O ministro do Desenvolvimento, Indústria e Comércio, Luiz Fernando Furlan, disse estar mais esperançoso do que otimista em relação à reunião de cúpula da Alca na próxima semana, em Miami, porque duas coisas importantes aconteceram nas últimas duas semanas, revertendo a sua visão mais pessimista sobre o encontro. "Primeiro, o Brasil e os EUA, co-presidentes das negociações da Alca, baixaram o tom das conversações nas duas últimas semanas. Passou-se a pensar seriamente em soluções", afirmou Furlan, que participou da abertura do Brazil Day. O ministro disse que o segundo ponto que contribuiu para deixá-lo esperançoso foi a reunião entre Mercosul e União Européia na quarta-feira passada, que foi muito positiva. "Isso tem diretamente ou indiretamente uma influência na negociação da Alca. Os riscos de a Alca não ser construída dentro do prazo (janeiro de 2005) continuam.
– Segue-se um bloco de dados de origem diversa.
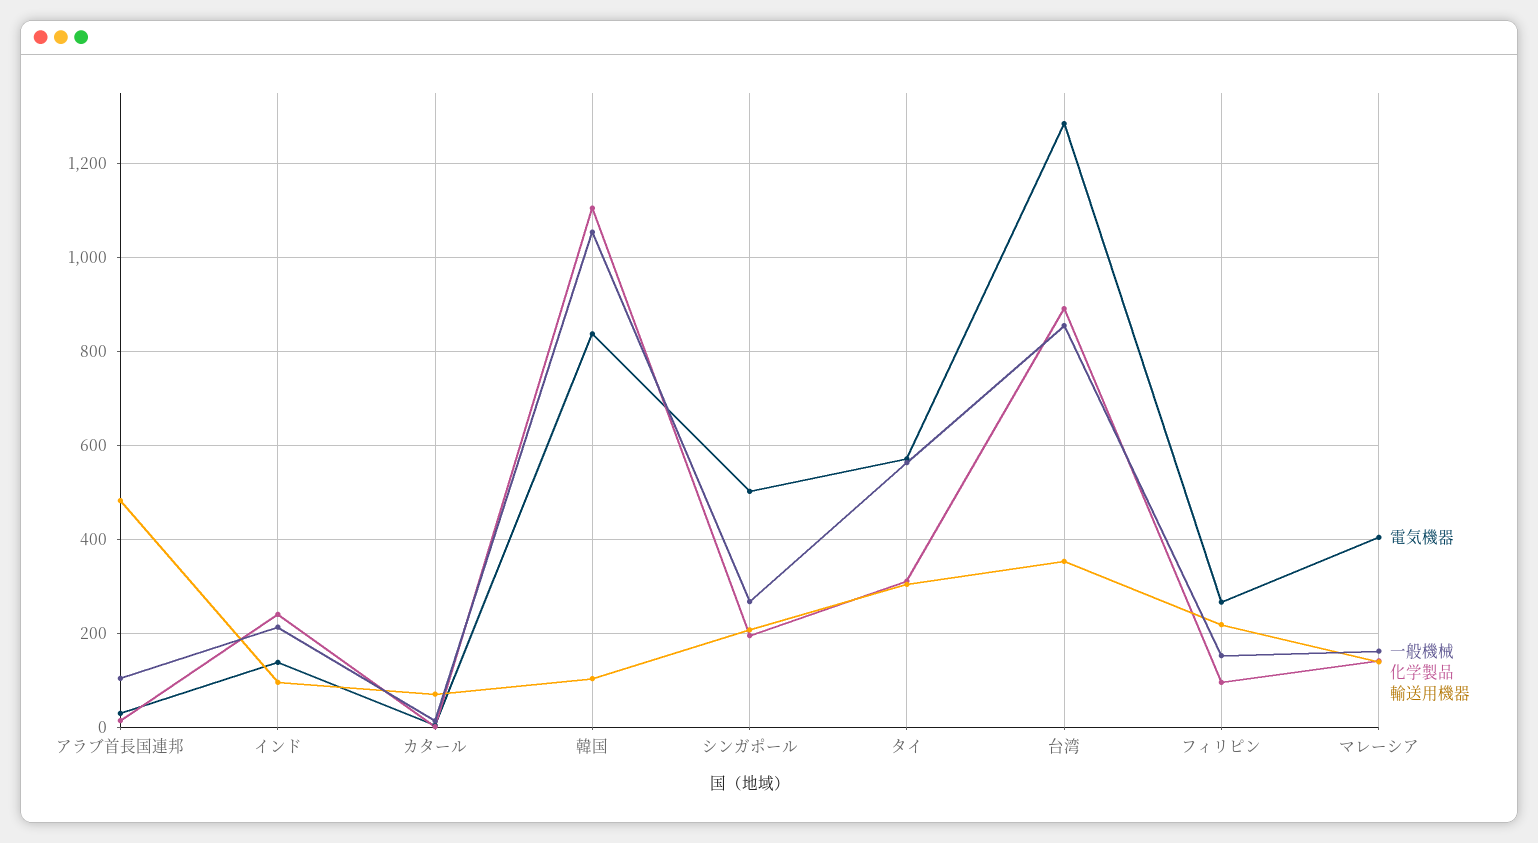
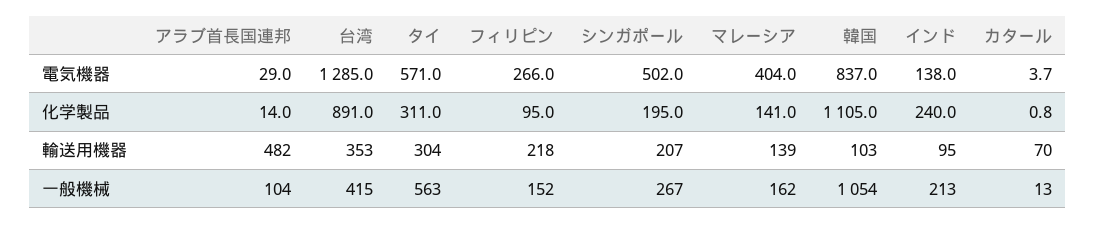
一般機械, 台湾: 860 -> 415

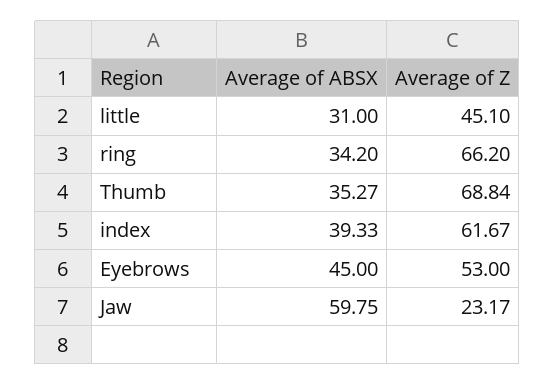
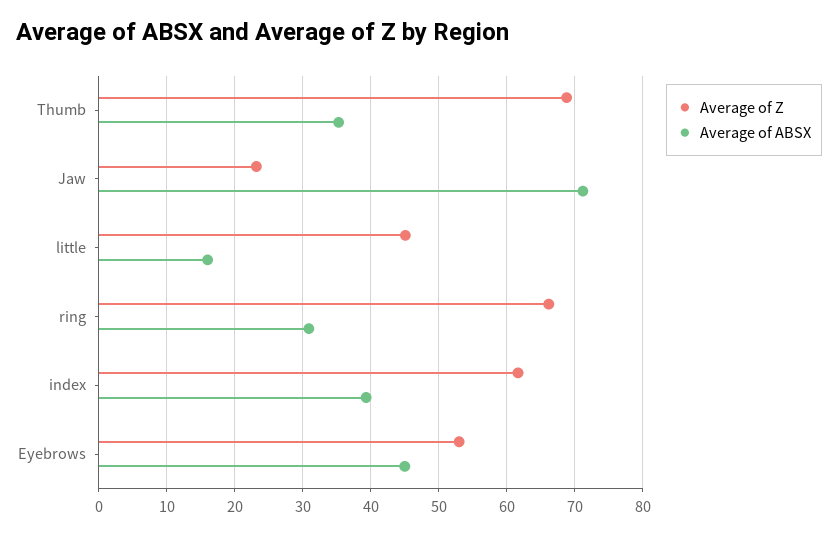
Average of ABSX, little: 31 -> 16
Average of ABSX, ring: 34.2 -> 31
Average of ABSX, Jaw: 59.75 -> 71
Mas esse foco na negociação e não em buscar um bode expiatório realmente mudou de quinze dias para cá", disse Furlan. O ministro disse que o Brasil pretende construir uma proposta para a reunião de cúpula da Alca, em Miami, na próxima semana, convergindo com as discussões da semana passada entre o representante comercial Roberto Zoellick, e o ministro das Relações Externas, Celso Amorim. Segundo Furlan, os negociadores brasileiros e os ministros da área econômica tiveram uma reunião com o presidente Lula na quinta-feira passada, quando receberam as diretrizes do presidente neste sentido. Furlan não quis detalhar o teor da proposta que, segundo ele, está sendo burilada neste momento. "Mas é muito importante que Brasil e EUA tenham uma razoável convergência nas propostas para dar velocidade ao processo". Indagado sobre a importância da eliminação dos subsídios agrícolas às exportações pelos norte-americanos, Furlan lembrou que a posição dos EUA é totalmente convergente à posição brasileira. "Agora, em relação aos subsídios agrícolas internos e a acessos a mercados poderão entrar outros instrumentos, da mesma forma que estarão entrando outros instrumentos na negociação Europa e Mercosul. De maneira que o tema amplo seja discutido na OMC, mas que alguns acertos específicos possam ser negociados entre os países", afirmou o ministro. Ele espera que o resultado da reunião de Miami seja construtivo e que seja dado um passo adiante para o cumprimento dos prazos.